Por fortuna, la legislación mexicana comienza a ponerse a la altura. El lunes 17 se septiembre de 2018 entró en vigor la nueva Constitución Política de la Ciudad de México que otorga un estatuto jurídico a los animales.

En el artículo 13, en el apartado B titulado Protección a los animales, es en donde se les reconoce como seres sintientes que deben recibir un trato digno. Establece que “en la Ciudad de México toda persona tiene un deber ético y obligación jurídica de respetar la vida y la integridad de los animales”, y agrega: “su tutela es de responsabilidad común”.

De acuerdo con el marco legal capitalino, las autoridades deben garantizar la protección y el bienestar de todos los animales, así como fomentar una cultura de cuidado y trato respetuoso hacia ellos.

También se estipula que será la ley quien determine las medidas de protección hacia estos seres en espectáculos públicos y otras actividades, de acuerdo con su naturaleza y características. Además, definirá las conductas prohibidas y las sanciones aplicables por acciones de maltrato y crueldad.

La ley deberá emprender las medidas necesarias para atender plagas y riesgos sanitarios, así como dar facilidades a quienes den albergue y resguarden animales en abandono.

De esta forma, la nueva Constitución Política de la Ciudad de México reconoce a los animales como seres con derechos, merecedores de una vida libre de violencia y malos tratos, en la que siempre impere el respeto y una tenencia responsable.

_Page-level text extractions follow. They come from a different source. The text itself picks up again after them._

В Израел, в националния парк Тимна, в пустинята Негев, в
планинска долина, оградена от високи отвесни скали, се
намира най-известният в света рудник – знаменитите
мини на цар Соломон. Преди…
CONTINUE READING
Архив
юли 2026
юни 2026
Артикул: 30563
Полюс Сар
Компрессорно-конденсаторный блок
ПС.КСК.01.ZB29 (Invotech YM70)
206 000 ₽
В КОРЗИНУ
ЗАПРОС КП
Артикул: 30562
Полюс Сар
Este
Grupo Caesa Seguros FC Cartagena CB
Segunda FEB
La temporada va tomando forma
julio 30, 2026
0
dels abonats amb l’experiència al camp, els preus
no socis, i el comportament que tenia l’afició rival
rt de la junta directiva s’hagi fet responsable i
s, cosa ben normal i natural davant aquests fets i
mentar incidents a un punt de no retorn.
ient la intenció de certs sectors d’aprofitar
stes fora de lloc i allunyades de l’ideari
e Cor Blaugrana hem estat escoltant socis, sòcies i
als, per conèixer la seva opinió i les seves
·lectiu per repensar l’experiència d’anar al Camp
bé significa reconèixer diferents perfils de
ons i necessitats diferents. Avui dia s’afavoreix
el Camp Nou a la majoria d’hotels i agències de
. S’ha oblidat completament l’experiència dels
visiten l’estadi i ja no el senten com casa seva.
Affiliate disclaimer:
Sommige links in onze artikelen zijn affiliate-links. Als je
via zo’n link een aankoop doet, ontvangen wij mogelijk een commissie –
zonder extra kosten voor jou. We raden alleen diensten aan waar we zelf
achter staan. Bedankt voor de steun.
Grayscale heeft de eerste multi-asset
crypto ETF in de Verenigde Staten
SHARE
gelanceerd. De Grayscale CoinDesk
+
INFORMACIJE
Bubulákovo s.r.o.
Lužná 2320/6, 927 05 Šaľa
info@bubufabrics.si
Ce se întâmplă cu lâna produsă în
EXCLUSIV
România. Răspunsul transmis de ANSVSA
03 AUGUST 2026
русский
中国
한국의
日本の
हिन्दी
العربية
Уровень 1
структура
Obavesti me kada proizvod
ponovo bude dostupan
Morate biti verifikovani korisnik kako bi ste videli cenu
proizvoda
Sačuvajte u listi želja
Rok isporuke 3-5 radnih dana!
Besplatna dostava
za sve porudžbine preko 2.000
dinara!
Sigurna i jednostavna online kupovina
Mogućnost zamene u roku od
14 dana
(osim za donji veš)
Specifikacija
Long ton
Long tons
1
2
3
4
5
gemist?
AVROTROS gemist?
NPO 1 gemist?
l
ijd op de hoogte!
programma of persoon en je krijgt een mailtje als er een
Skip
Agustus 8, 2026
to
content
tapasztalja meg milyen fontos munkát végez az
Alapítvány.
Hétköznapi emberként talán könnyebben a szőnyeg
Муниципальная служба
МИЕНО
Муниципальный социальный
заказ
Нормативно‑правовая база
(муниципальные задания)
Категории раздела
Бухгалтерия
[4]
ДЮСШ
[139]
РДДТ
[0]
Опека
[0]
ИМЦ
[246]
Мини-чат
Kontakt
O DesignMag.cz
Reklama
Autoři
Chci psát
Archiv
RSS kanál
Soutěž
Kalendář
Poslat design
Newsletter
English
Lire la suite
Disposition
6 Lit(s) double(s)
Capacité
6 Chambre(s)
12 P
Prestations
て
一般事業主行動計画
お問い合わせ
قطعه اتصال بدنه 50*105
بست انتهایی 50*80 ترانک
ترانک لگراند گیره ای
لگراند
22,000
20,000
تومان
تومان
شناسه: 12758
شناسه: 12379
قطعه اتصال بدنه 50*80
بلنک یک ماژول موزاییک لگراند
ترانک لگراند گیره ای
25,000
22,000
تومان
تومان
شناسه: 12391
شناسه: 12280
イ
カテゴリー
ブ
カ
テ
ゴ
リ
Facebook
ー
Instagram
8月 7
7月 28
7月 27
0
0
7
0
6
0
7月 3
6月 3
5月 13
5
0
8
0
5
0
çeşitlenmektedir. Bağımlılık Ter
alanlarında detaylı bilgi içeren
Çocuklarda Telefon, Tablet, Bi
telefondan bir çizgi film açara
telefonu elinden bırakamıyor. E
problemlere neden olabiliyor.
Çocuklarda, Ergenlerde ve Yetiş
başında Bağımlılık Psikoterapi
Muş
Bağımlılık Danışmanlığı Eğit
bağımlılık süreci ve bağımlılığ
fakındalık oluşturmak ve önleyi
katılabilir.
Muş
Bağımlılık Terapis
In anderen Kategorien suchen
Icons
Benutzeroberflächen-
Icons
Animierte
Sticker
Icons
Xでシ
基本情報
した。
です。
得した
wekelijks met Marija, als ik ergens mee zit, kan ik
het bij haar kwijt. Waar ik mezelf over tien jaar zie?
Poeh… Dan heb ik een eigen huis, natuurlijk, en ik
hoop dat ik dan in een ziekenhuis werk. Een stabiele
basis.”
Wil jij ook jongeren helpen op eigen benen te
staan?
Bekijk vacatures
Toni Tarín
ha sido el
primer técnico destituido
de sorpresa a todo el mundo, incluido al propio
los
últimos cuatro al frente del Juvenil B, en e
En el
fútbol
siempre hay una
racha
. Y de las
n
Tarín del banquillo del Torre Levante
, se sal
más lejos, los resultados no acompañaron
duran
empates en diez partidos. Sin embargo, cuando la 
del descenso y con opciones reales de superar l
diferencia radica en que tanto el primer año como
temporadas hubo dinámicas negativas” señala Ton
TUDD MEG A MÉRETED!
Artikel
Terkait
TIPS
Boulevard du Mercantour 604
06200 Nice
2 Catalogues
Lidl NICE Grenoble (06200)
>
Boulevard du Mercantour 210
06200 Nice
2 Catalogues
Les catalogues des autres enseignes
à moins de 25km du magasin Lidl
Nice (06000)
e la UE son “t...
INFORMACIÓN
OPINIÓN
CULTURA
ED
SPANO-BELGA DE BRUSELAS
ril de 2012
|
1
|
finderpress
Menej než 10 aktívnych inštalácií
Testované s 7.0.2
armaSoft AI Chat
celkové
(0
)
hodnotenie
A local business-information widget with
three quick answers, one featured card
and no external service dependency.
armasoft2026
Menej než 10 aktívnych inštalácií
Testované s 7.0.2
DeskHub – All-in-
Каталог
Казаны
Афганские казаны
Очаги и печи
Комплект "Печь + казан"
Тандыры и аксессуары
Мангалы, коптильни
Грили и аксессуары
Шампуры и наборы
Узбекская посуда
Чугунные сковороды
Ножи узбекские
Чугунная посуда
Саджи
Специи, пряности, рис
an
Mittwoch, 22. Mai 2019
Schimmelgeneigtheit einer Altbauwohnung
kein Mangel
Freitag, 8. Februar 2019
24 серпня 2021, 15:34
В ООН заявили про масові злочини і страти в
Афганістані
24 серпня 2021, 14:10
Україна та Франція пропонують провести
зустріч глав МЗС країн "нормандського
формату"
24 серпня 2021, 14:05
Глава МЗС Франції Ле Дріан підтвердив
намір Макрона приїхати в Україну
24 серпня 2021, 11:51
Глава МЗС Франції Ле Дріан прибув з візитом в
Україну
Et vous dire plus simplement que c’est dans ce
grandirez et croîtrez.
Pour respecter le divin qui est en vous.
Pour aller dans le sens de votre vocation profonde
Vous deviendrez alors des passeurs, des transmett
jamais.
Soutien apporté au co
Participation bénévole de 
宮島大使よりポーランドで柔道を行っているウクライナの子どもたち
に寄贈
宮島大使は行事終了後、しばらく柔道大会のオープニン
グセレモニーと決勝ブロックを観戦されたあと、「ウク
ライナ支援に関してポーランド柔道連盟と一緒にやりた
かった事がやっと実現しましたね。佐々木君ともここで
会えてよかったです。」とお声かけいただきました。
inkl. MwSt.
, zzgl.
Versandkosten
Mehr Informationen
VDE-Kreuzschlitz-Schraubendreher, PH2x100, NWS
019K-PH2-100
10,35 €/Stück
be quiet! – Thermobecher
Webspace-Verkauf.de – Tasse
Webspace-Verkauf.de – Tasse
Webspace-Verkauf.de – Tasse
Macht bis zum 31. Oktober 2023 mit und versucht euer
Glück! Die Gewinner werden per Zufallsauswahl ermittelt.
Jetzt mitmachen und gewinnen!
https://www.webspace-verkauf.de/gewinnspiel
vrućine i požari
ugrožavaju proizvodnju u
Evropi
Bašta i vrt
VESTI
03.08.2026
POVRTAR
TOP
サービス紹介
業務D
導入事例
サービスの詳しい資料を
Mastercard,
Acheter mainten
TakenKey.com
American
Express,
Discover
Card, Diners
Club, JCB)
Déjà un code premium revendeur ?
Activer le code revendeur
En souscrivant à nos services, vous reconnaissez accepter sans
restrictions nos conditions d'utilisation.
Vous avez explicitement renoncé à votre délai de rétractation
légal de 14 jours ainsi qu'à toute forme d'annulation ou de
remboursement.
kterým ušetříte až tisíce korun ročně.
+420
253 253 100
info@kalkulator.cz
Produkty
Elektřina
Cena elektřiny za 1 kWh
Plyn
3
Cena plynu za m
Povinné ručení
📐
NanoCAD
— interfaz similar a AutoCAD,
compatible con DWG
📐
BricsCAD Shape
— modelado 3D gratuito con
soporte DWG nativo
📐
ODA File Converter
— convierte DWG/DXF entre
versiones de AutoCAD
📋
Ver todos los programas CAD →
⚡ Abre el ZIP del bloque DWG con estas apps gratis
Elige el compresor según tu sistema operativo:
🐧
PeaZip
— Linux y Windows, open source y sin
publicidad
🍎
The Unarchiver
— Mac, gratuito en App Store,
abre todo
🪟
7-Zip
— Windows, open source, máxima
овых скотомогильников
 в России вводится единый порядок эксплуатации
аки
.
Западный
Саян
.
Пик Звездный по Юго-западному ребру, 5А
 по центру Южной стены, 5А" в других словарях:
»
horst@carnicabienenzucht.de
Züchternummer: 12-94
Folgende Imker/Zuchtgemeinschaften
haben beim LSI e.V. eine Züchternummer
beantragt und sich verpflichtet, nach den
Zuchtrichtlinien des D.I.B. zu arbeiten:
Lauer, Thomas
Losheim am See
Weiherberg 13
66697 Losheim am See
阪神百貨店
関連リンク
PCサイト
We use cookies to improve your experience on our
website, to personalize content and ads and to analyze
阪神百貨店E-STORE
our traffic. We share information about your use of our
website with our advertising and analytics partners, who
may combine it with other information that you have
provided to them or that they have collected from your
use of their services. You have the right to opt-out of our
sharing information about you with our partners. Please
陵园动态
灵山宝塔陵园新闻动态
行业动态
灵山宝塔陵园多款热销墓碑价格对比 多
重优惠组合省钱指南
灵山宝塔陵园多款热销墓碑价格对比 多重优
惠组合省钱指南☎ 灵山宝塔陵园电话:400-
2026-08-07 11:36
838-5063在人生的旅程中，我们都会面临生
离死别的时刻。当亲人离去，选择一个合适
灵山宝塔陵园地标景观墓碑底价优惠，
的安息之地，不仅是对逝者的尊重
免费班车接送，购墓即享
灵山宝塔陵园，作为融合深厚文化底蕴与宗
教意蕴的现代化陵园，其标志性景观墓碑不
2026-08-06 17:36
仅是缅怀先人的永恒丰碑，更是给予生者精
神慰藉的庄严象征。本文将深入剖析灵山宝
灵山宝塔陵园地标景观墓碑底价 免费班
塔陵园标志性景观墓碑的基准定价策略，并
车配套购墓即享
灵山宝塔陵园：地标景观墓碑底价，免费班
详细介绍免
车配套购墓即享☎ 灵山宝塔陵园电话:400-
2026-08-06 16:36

El cambio está en nuestras manos

Ahora vemos que el trabajo que hoy se ha hecho en este ámbito siempre fue posible, pero hace falta generar más conciencia. Instituciones públicas, civiles o privadas, así como el trabajo de cada ciudadano en su denuncia constante, rescate, protección, queja, seguimiento y señalamiento de los delitos que les afectan, han hecho a los animales seres con una perspectiva mucho más halagüeña para el futuro. Que se siga avanzando en este tema está en nuestras manos.